The model of any process demonstrates its functionality and is useful for its study and analysis. For example, the Turing machine is a model for computation. However, the random-access machine (RAM) model is close to the architecture of serial processing and the parallel RAM (PRAM) model is close to parallel processing. These models are time tested and are the basis of computer science and engineering development. Technology advancements have had a tremendous impact on serial processing speed. Now, communication time (with memory) far exceeds central processing unit (CPU) processing.
The viewpoint presented in this article suggests a new model that also accounts for communication time. In a typical case of the addition of two 32-bit words, the energy needed to communicate with global memory is many thousand times more than what is required to compute the addition, which indicates that communication complexity is dominate to computational complexity. These latter complexities are termed as energy complexities, because energy consumed is closely related to clock cycles spent. It is said that, in some cases, communication complexity can be improved via proper design decisions of whether to store the intermediate results or recompute using perceptron networks.
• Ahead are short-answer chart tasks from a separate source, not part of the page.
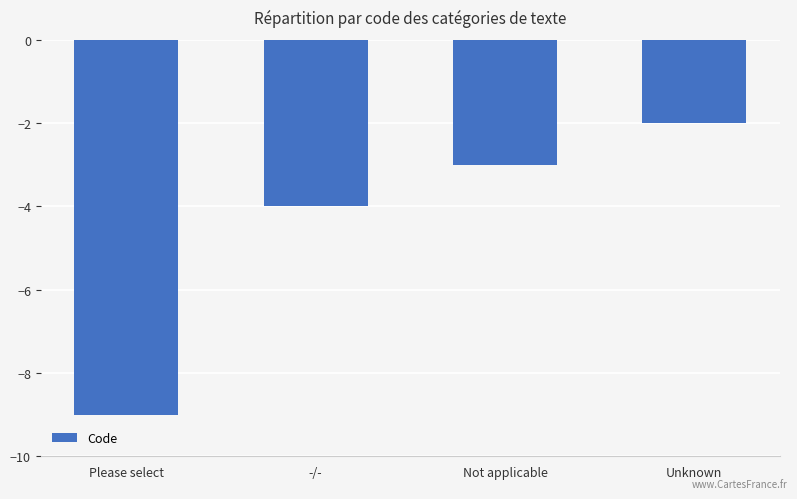

What position from the right is Please select?

4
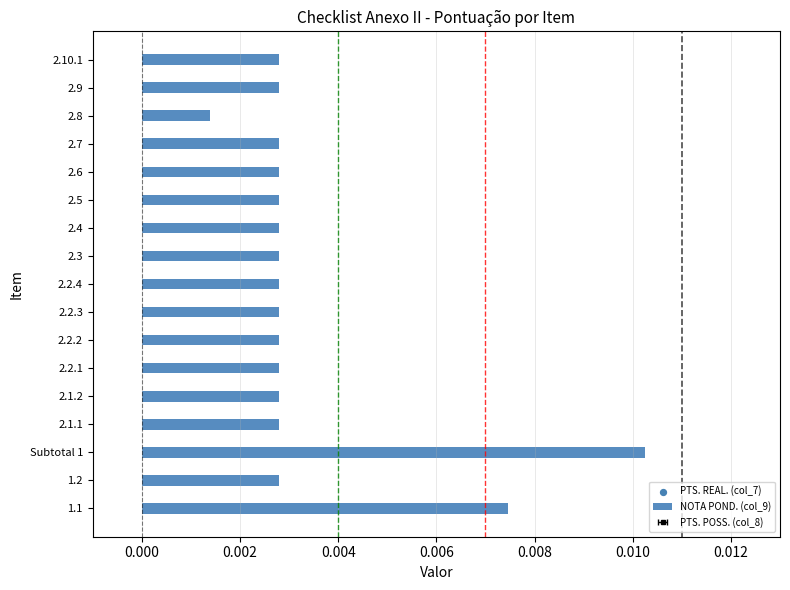

Which series contains the lowest Y value?

PTS. REAL. (col_7)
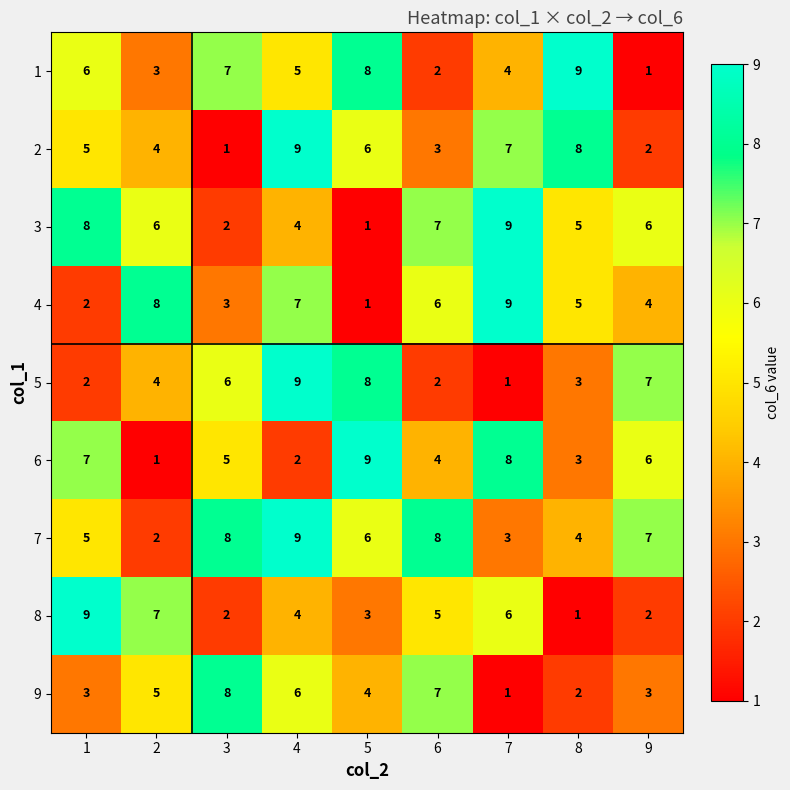

What is the difference between the maximum and second lowest values in the 9 series?

6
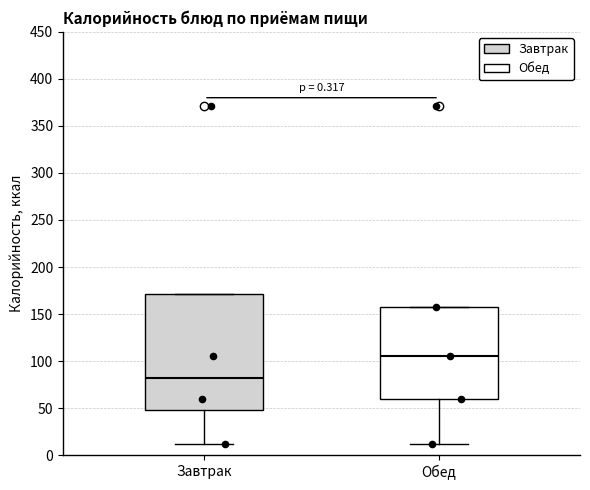

Which box has the lowest median line?

Завтрак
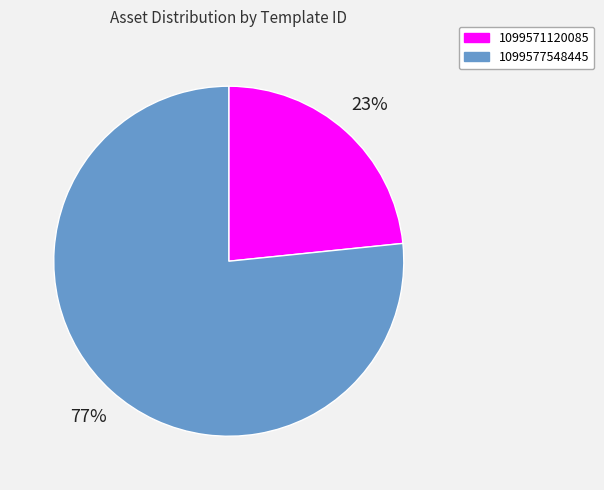

Which category has the smallest portion of the pie?

1099571120085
However, the complexity needs of computation do not arise in every situation, for example, in user interface (UI) design, but also in other situations like training neural networks and optimization and simulation problems. The accounting of both computational and communication complexity is important.
There is a lot of concern about energy complexity. In 2018, data centers around the world consumed about one percent of the global electricity, and the figure may rise to three to 14 percent by 2030. This scenario signifies the need for an accurate model of computation so that more efficient algorithms can be picked for any given problem.
Overall, this interesting article focuses on important questions that may lead to a new, multidisciplinary research domain.